The 2020-2021 transaction season presented corporate departments across the United States with many disruptive factors: the increased use of RWI, a presidential election, several rounds of tax proposals and PPP funding, and the COVID-19 pandemic.  Overall, although the pandemic initially halted many transactions, 2020 still put many transactional attorneys into overdrive—not only in the number but also in the speed with which the parties wanted to close.  Anecdotally, transactions closed in about half the time they did in years previous—a sign not only of the available capital on the market but also the pressures of significant tax changes and the uncertainty caused by the pandemic. 

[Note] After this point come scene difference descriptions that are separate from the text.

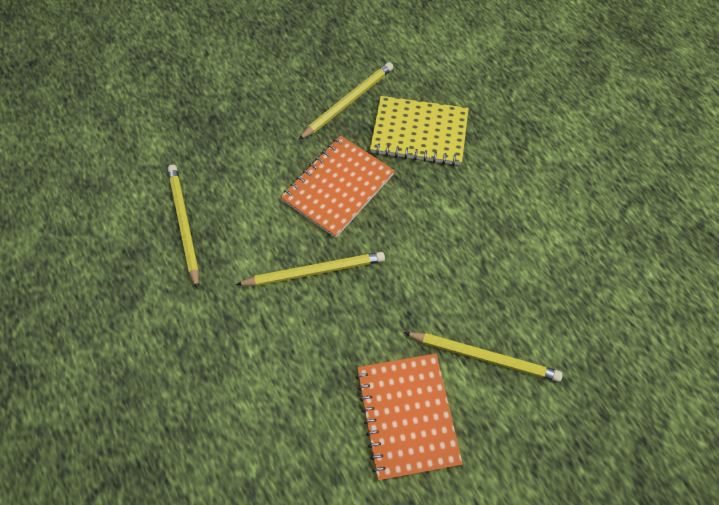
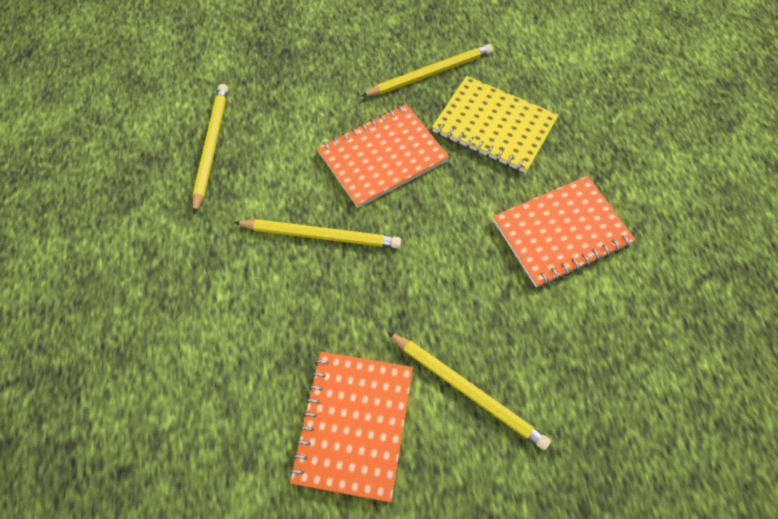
camera: 20 degrees right, 0 degrees up
(507, 205) = (561, 232): none -> orange notebook

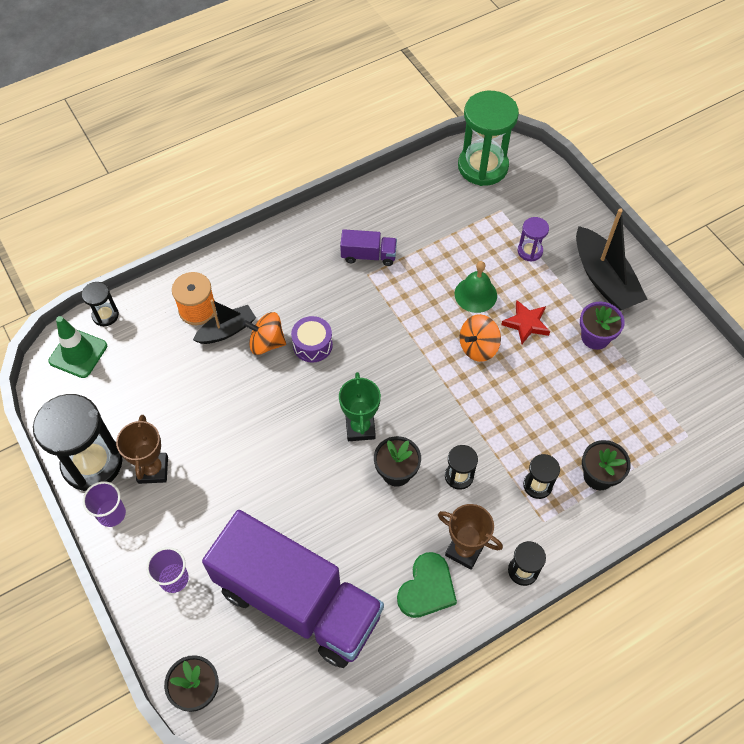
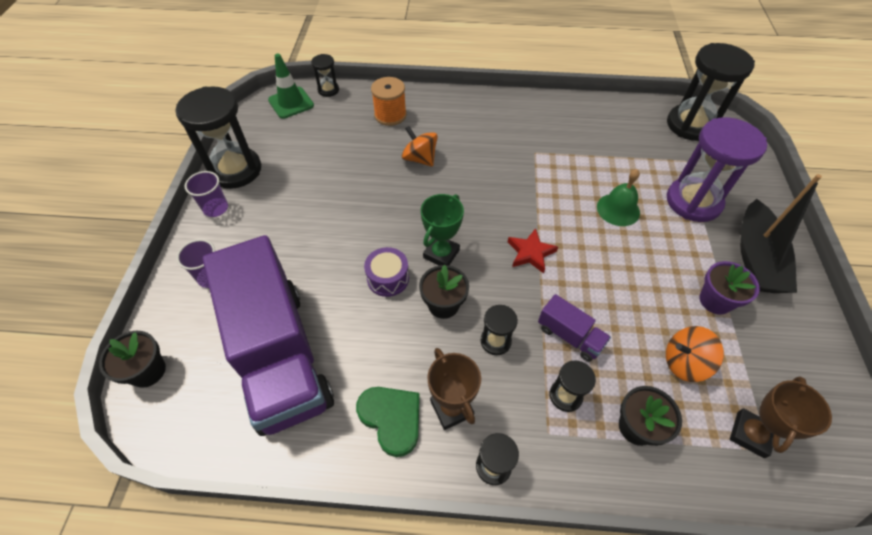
camera: 35 degrees right, 5 degrees down
(153, 470) = (268, 196): brown trophy -> brown trophy (750, 434)
(226, 330) = (398, 137): black boat -> none
(312, 345) = (452, 177): purple drum -> purple drum (388, 278)
(368, 255) = (546, 140): purple truck -> purple truck (569, 336)
(427, 588) = (391, 418): green heart -> green heart turned 105 degrees counterclockwise
(478, 347) = (591, 249): orange spinning top -> orange spinning top (684, 362)
(482, 166) = (690, 125): green hourglass -> black hourglass
(526, 323) = (650, 254): red star -> red star (530, 253)
(530, 251) = (693, 202): purple hourglass -> purple hourglass, size x2.10

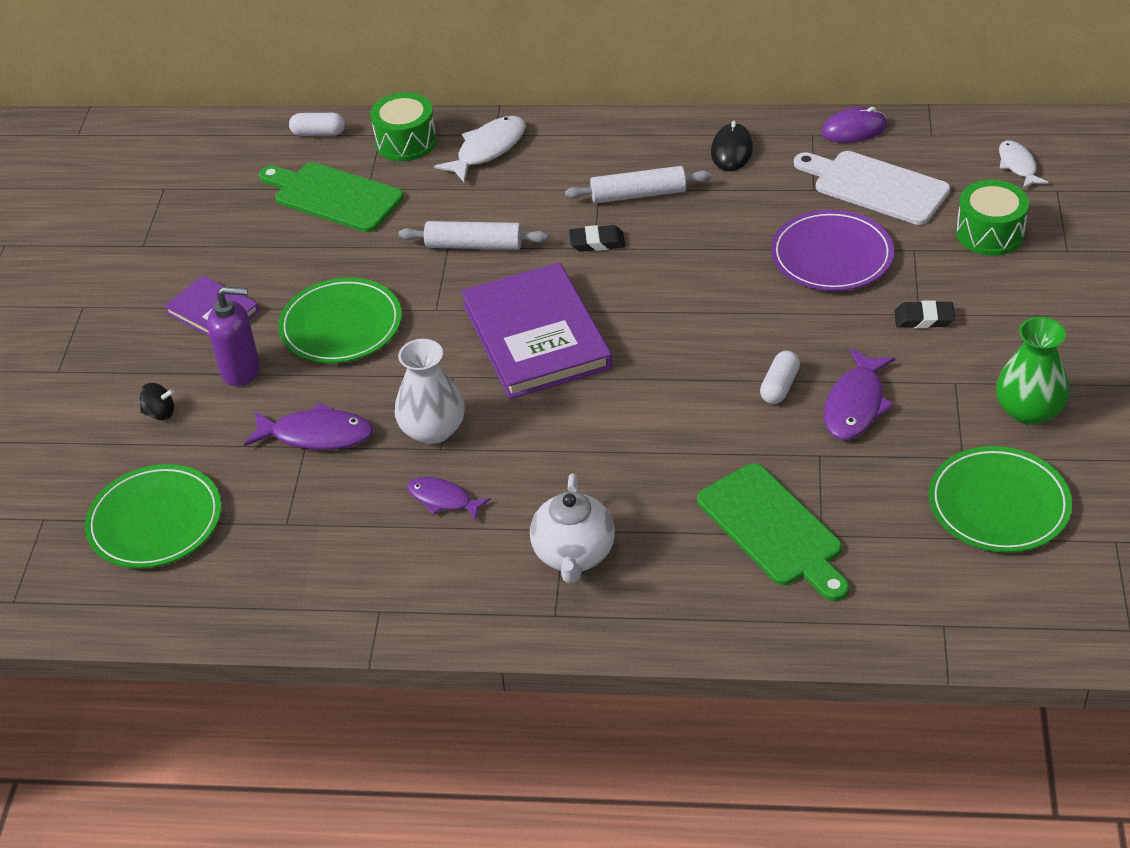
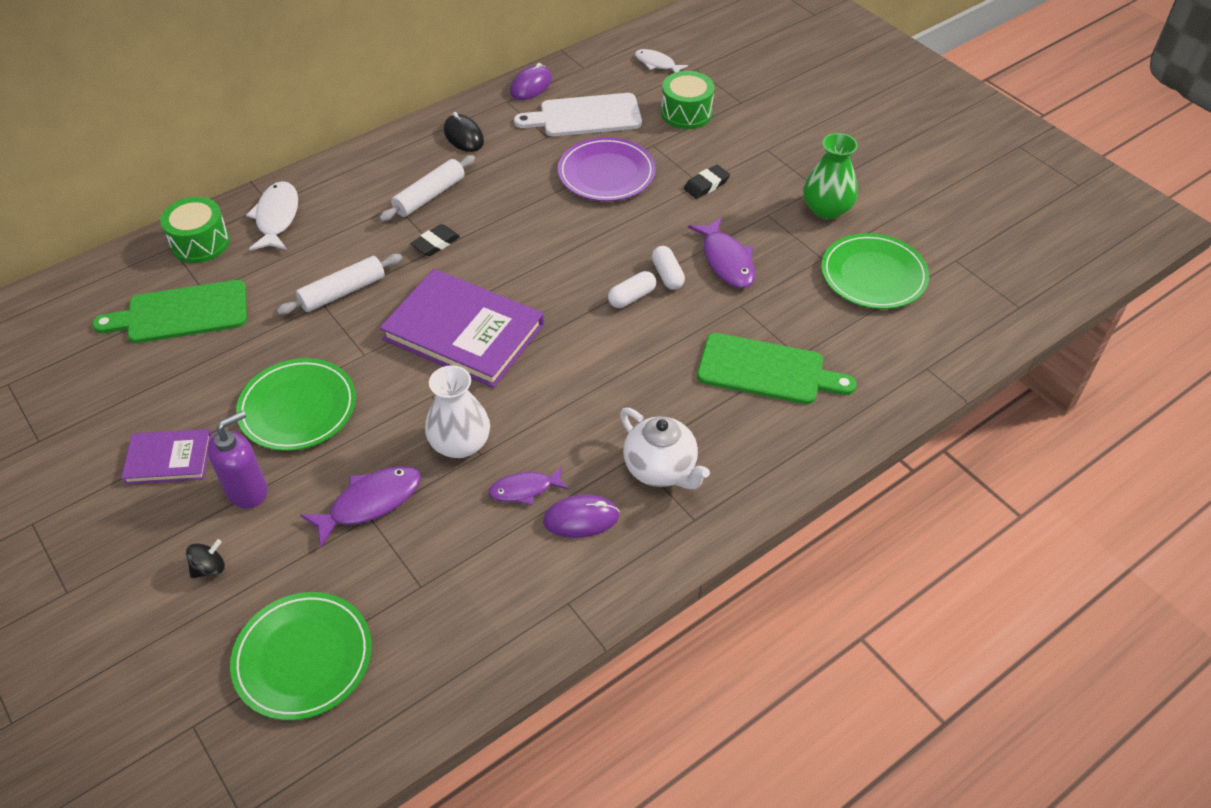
camera: 45 degrees left, 5 degrees up
(318, 133) = (113, 271): white capsule -> white capsule (632, 297)
(462, 552) = (581, 519): none -> purple mouse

Some of the trends we’ve witnessed in 2020-2021 included an increased attention to the pricing of the transaction and heavier reliance on quality of earnings reports.  While many buyers feared that success realized by a target during the pandemic would be short-lived, many sellers believed their numbers were strong enough to support a better purchase price, and we saw quite a few sellers walk away from closings to find a better price.  The increased use of RWI is also changing the dynamic of negotiations and diligence, and we expect to see that trend continue as RWI policies become more available for smaller transactions. 

Pullman & Comley’s Mergers and Acquisitions practice shepherded an unprecedented number of transactions from start to close in 2020-2021 and looks forward to another busy year in 2022.

[1] The Deal Points Study is a Project of the M&A Market Trends Subcommittee of the Mergers & Acquisitions Committee, part of the Business Law Section of the American Bar Association.